Par cet amendement, le groupe LFI souhaite réaffirmer l'importance d'utiliser des solutions numériques souveraines, en garantissant l'hébergement des données récoltées par les pouvoirs publics sur des serveurs situés sur le territoire national (ou européen) et sur lesquels s'applique le droit national et protégé de tout effet d'une législation étrangère qui aboutirait d'une manière ou d'une autre à un transfert de données à des autorités étrangères.

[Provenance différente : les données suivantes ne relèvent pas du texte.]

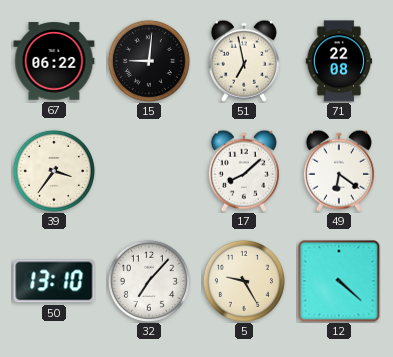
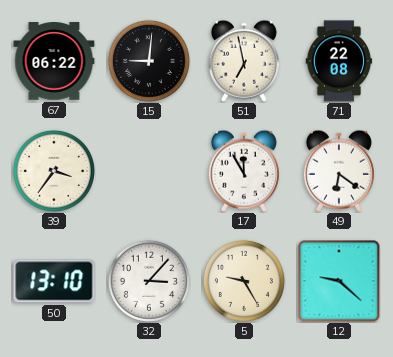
17: 8:08 -> 11:55
32: 7:07 -> 3:07
12: 4:22 -> 9:22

Face à la numérisation de la société, l'usage de "cloud" est devenu indispensable au bon fonctionnement de l'administration publique. Selon les données de la Cour des Comptes sur le sujet, les dépenses publiques en la matière sont passées d’1 M€ en 2020 à 52 M€ en 2024 (les services de l’État représentent les 2/3 de la somme, soit 32 M€). Au total, entre 2020 et 2024, 120 M€ ont été dépensés. Si des données sont disponibles sur l’identité des fournisseurs d’accès choisis par l’État, il n’existe aucune donnée agrégée sur l’identité des fournisseurs choisis par les collectivités territoriales, alors même qu’elles sont des acteurs incontournables de l’action publique. Par conséquent, il est impossible d’évaluer le niveau d’exposition aux risques de ces dernières, ainsi que le coût engendré. Or, ces interrogations sont particulièrement légitimes, au vu de la structure du marché actuel. En effet, 3 grandes entreprises américaines en situation de quasi-monopole sur le numérique, Amazon Web Services (AWS), Microsoft Azure et Google Cloud, représentent à elles seules 70% des parts de marché en Europe, tandis que la part des fournisseurs de cloud européens a connu une diminution au cours des dernières années, représentant 27 % des parts en 2017 puis seulement 16 % en 2021. Par ailleurs, malgré une volonté affichée des pouvoirs publics de promouvoir des solutions alternatives, ces dernières restent largement dépendantes de solutions étrangères : à titre d’illustration, la conclusion par le ministère de l’éducation nationale et de la jeunesse d’un accord cadre pour le renouvellement de ses licences Microsoft en mars 2025, proposant des outils bureautiques et des prestations d’hébergement en nuage est très critiquée : interrogé dans le cadre de la commission d'enquête sénatoriale sur "les coûts et les modalités effectifs de la commande publique et la mesure de leur effet d'entraînement sur l'économie française" adopté le 8 juillet 2025, M. Anton Carniaux, directeur des affaires publiques et juridiques de Microsoft France, a avoué que son entreprise ne pouvait pas garantir que les données hébergées ne soit jamais transmises à des autorités étrangères – ce qui pose la question de l’extraterritorialité.
En effet, de nombreuses législations étrangères permettent aux États les ayant mises en place de récupérer les données collectées par les entreprises, même lorsque cette récolte a été effectuée à l’étranger. A titre d'illustration, aux Etats-Unis, plusieurs législations permettent au Gouvernement d’accéder à nos données comme la section 702 du Foreign Intelligence Surveillance Act (Fisa) qui permet aux autorités américaines, sans nécessité de mandat, de recueillir des données personnelles de citoyens étrangers stockées sur des serveurs gérés par des fournisseurs de services cloud domiciliés aux États-Unis, y compris lorsque les serveurs ne sont pas situés sur le territoire américain. Face à cela, il est donc indispensable de développer l'usage de nouveaux outils permettant de garantir un accès souverain aux données, parfois très sensibles, hébergées par les administrations publiques afin de préserver notre souveraineté numérique. En l'absence de telles mesures, notre pays risque de devenir une véritable "colonie numérique" de puissances étrangères, annihilant ainsi notre capacité même à agir. Cette situation n'est pas tolérable.